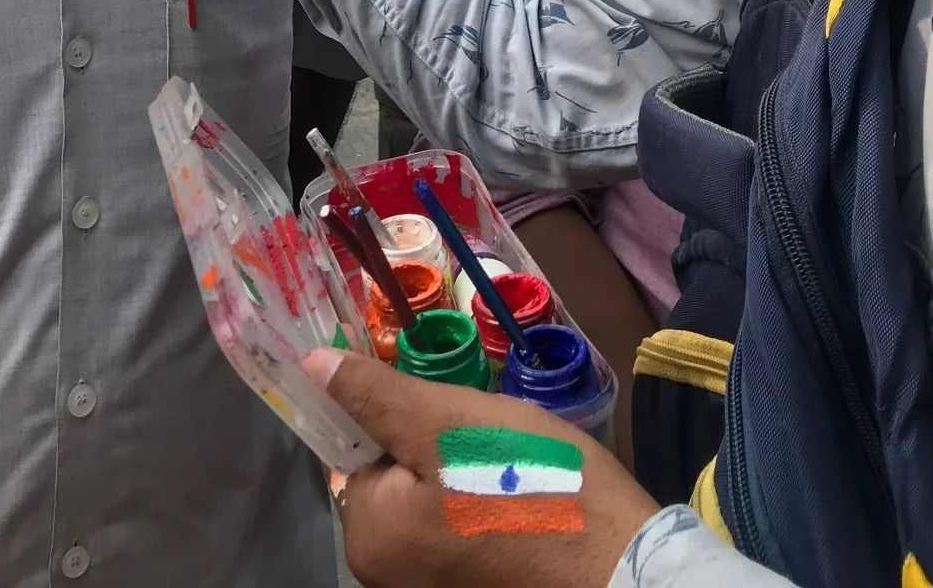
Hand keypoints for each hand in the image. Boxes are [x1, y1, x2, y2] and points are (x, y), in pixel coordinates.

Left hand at [306, 348, 656, 587]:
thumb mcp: (447, 422)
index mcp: (368, 537)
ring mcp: (432, 586)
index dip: (393, 412)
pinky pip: (461, 525)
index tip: (438, 400)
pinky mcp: (474, 585)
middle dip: (433, 442)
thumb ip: (374, 396)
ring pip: (432, 496)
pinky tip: (519, 489)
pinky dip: (484, 501)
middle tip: (483, 431)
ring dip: (463, 468)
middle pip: (393, 475)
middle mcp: (387, 575)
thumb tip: (310, 366)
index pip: (354, 449)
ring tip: (509, 458)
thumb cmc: (529, 487)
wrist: (622, 569)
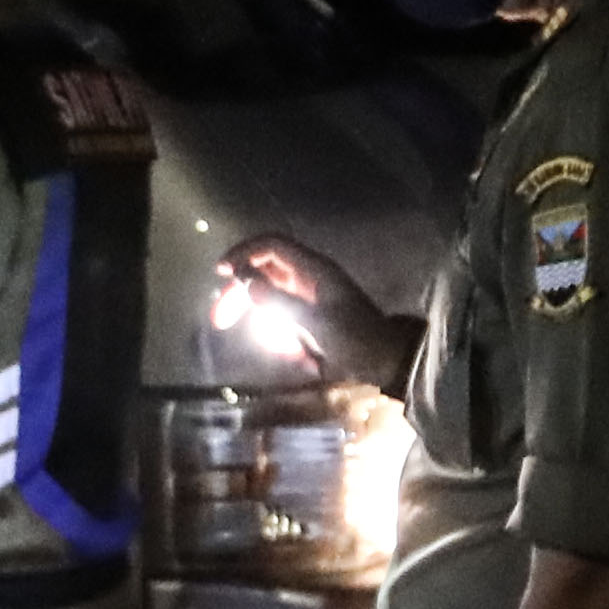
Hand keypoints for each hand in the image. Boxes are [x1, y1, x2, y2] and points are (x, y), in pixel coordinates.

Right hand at [226, 237, 407, 388]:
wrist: (389, 363)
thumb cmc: (358, 341)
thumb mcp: (317, 324)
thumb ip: (281, 303)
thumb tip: (246, 283)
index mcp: (314, 270)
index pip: (272, 245)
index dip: (244, 252)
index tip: (221, 272)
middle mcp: (310, 277)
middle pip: (264, 271)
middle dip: (240, 292)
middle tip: (220, 319)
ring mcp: (311, 296)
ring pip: (271, 296)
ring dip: (263, 320)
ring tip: (279, 350)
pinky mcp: (312, 316)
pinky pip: (284, 317)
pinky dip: (280, 334)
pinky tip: (297, 357)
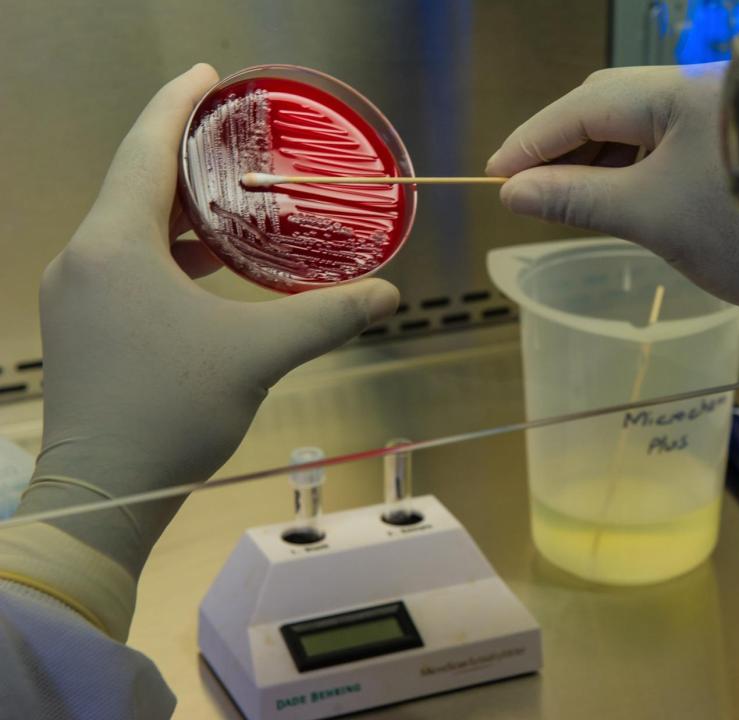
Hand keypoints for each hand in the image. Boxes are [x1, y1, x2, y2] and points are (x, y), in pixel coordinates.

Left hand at [20, 65, 400, 575]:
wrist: (102, 492)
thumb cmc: (167, 412)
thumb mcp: (257, 355)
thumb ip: (325, 317)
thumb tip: (388, 295)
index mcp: (114, 245)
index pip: (144, 148)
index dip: (177, 105)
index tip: (208, 78)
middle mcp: (84, 259)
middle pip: (136, 183)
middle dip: (187, 156)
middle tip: (237, 138)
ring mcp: (77, 295)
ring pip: (129, 227)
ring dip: (180, 209)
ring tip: (235, 199)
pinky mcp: (83, 327)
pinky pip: (124, 263)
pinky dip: (168, 252)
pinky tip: (210, 269)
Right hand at [486, 63, 738, 307]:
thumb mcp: (651, 216)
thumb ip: (577, 198)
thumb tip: (515, 190)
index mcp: (677, 92)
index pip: (583, 106)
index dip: (532, 141)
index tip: (494, 176)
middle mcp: (701, 91)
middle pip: (610, 108)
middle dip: (564, 149)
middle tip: (525, 193)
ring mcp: (722, 117)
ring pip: (641, 130)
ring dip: (599, 163)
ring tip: (565, 203)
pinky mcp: (738, 146)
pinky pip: (670, 148)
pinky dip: (635, 173)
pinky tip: (616, 200)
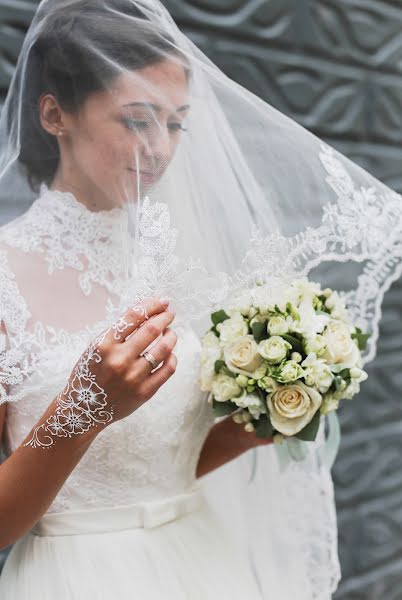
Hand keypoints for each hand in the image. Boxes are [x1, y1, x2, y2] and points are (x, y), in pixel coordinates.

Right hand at [78, 297, 177, 423]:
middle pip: (152, 329)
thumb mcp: (96, 347)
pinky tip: (168, 353)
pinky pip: (168, 369)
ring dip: (171, 335)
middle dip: (165, 316)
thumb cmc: (91, 372)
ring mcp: (133, 377)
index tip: (163, 301)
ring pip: (164, 348)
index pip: (134, 316)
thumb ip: (118, 331)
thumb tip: (147, 311)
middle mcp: (119, 360)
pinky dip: (172, 357)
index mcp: (104, 345)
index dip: (152, 305)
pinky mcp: (144, 392)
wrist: (83, 409)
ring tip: (170, 332)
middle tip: (170, 312)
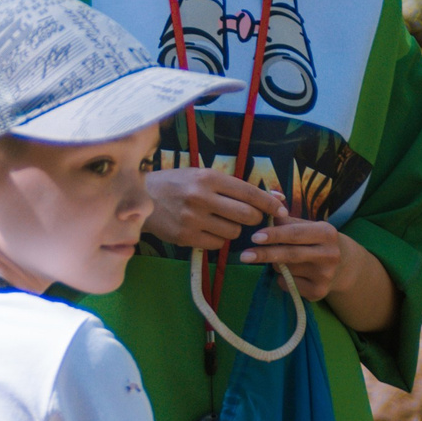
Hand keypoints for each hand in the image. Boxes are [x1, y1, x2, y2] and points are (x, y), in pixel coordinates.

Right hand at [143, 167, 280, 251]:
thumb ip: (235, 187)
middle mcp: (201, 198)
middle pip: (247, 215)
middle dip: (254, 218)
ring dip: (233, 229)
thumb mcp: (203, 176)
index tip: (281, 210)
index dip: (270, 203)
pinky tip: (206, 230)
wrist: (140, 199)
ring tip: (220, 221)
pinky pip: (216, 244)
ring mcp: (192, 219)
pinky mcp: (185, 237)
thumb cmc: (177, 184)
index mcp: (208, 178)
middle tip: (248, 217)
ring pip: (233, 232)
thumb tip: (276, 197)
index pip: (249, 192)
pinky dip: (217, 239)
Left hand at [241, 211, 342, 298]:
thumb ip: (285, 218)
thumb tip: (266, 202)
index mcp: (326, 233)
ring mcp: (325, 275)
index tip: (255, 237)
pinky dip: (282, 279)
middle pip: (290, 254)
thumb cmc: (314, 241)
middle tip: (244, 256)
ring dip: (275, 265)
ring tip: (283, 260)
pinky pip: (288, 284)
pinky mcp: (319, 292)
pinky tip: (293, 274)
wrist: (342, 266)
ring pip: (286, 270)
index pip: (295, 233)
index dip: (274, 235)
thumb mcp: (306, 226)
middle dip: (265, 255)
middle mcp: (330, 254)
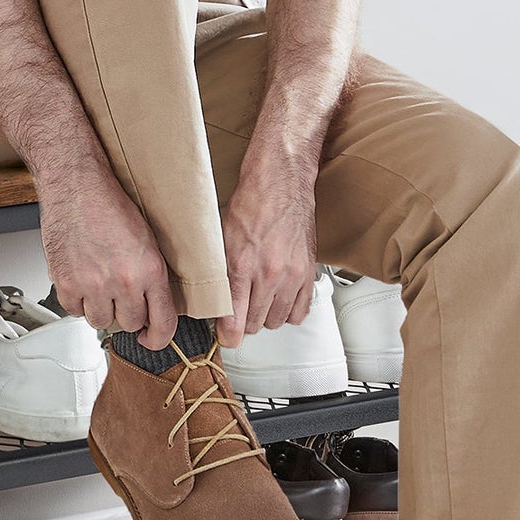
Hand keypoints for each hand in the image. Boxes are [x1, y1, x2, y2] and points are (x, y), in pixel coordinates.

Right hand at [35, 159, 177, 348]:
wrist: (76, 184)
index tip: (151, 338)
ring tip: (100, 286)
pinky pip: (73, 311)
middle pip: (130, 324)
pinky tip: (81, 282)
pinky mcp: (65, 282)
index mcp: (150, 270)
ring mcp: (92, 284)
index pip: (163, 324)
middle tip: (122, 298)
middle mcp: (123, 281)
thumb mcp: (148, 238)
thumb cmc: (109, 202)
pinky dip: (77, 301)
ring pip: (101, 321)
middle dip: (127, 314)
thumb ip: (152, 275)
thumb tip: (156, 304)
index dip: (158, 338)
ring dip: (101, 309)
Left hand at [214, 152, 318, 351]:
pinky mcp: (308, 272)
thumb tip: (210, 299)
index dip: (227, 335)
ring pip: (277, 321)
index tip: (225, 337)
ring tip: (258, 302)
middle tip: (238, 312)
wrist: (280, 182)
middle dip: (244, 323)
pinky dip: (288, 312)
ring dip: (266, 317)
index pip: (234, 319)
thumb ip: (217, 273)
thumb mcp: (221, 238)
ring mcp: (292, 275)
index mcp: (242, 264)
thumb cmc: (250, 204)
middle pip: (256, 325)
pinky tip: (279, 300)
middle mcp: (269, 273)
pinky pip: (300, 311)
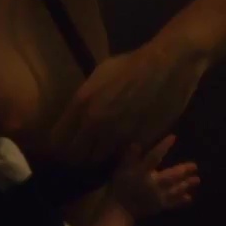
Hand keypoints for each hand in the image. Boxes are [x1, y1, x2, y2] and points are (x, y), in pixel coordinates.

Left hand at [48, 41, 207, 164]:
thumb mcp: (98, 76)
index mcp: (82, 103)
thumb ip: (84, 98)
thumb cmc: (131, 65)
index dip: (58, 146)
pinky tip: (121, 148)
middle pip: (75, 156)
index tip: (61, 147)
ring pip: (98, 160)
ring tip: (100, 151)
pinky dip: (120, 157)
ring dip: (97, 158)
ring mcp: (118, 135)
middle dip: (75, 157)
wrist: (167, 67)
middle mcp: (95, 123)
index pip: (58, 139)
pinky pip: (122, 158)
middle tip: (81, 153)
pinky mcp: (139, 142)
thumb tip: (77, 114)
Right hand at [110, 134, 199, 217]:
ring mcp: (158, 196)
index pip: (153, 157)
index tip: (173, 137)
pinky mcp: (160, 206)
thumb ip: (129, 157)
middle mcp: (152, 183)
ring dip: (186, 184)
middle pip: (170, 176)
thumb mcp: (121, 169)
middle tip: (195, 166)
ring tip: (197, 180)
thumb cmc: (120, 186)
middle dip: (182, 170)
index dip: (163, 147)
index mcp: (142, 172)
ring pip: (175, 189)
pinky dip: (181, 200)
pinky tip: (189, 198)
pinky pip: (173, 203)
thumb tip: (136, 144)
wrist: (120, 209)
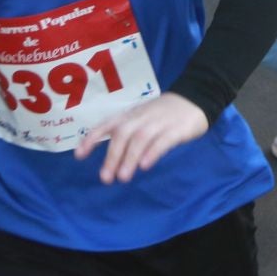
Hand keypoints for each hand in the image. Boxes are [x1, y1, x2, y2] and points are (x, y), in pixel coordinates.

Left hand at [74, 94, 207, 183]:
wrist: (196, 97)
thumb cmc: (163, 112)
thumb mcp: (141, 117)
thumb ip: (127, 132)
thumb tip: (111, 156)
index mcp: (131, 115)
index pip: (107, 125)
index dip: (92, 139)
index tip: (79, 156)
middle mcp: (141, 117)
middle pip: (122, 134)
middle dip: (112, 156)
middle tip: (106, 178)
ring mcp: (159, 122)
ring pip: (140, 139)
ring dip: (129, 158)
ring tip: (123, 177)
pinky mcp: (177, 129)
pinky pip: (163, 141)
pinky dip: (152, 152)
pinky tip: (145, 166)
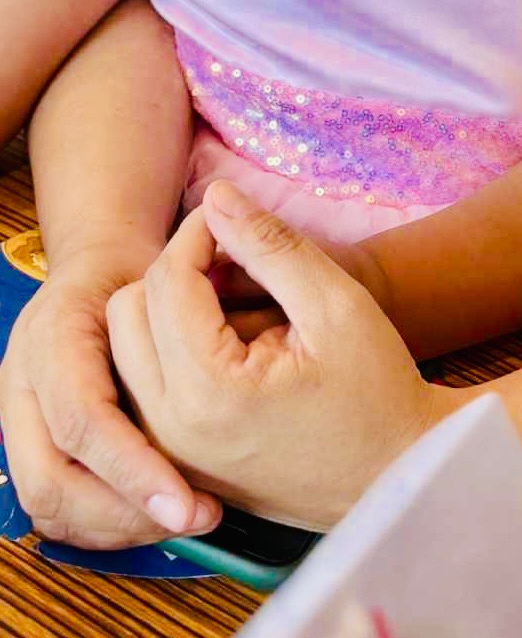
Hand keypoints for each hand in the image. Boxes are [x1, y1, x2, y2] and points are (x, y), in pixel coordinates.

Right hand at [0, 249, 219, 547]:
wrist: (97, 267)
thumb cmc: (141, 272)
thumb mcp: (163, 275)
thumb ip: (184, 315)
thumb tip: (228, 374)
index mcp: (53, 335)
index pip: (82, 420)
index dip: (134, 468)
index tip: (188, 503)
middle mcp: (22, 381)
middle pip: (50, 480)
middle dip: (123, 513)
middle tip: (193, 519)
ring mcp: (18, 415)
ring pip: (47, 502)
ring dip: (116, 525)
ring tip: (183, 521)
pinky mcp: (29, 441)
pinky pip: (54, 506)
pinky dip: (103, 524)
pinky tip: (155, 518)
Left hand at [107, 182, 447, 530]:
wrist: (395, 479)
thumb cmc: (376, 390)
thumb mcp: (336, 304)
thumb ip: (271, 245)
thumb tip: (216, 195)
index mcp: (208, 391)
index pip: (167, 280)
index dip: (198, 232)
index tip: (237, 219)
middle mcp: (170, 429)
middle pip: (126, 312)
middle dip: (173, 269)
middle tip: (231, 258)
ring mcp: (168, 452)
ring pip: (121, 350)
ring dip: (161, 309)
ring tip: (226, 299)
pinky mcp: (175, 463)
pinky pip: (139, 387)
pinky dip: (163, 348)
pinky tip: (220, 339)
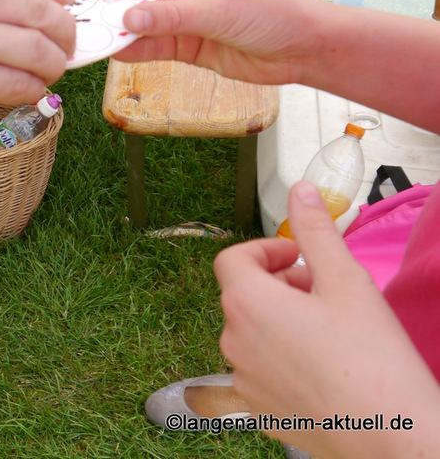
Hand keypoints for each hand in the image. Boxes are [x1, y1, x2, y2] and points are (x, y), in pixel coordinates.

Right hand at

========================================

*WORK INSTRUCTION*: Output, exactly and only: the line containing "pinky dip: (163, 348)", the last line of the listing above, and every line in between. Leave the pictures out.

*YOUR SOLUTION*:
pinky dip: (163, 348)
pinky tip: (220, 339)
Hand keypoints for each hand in the image. Boxes are [x1, y1, x2, y2] and points are (x, y), in pixel coordinates.

Right hand at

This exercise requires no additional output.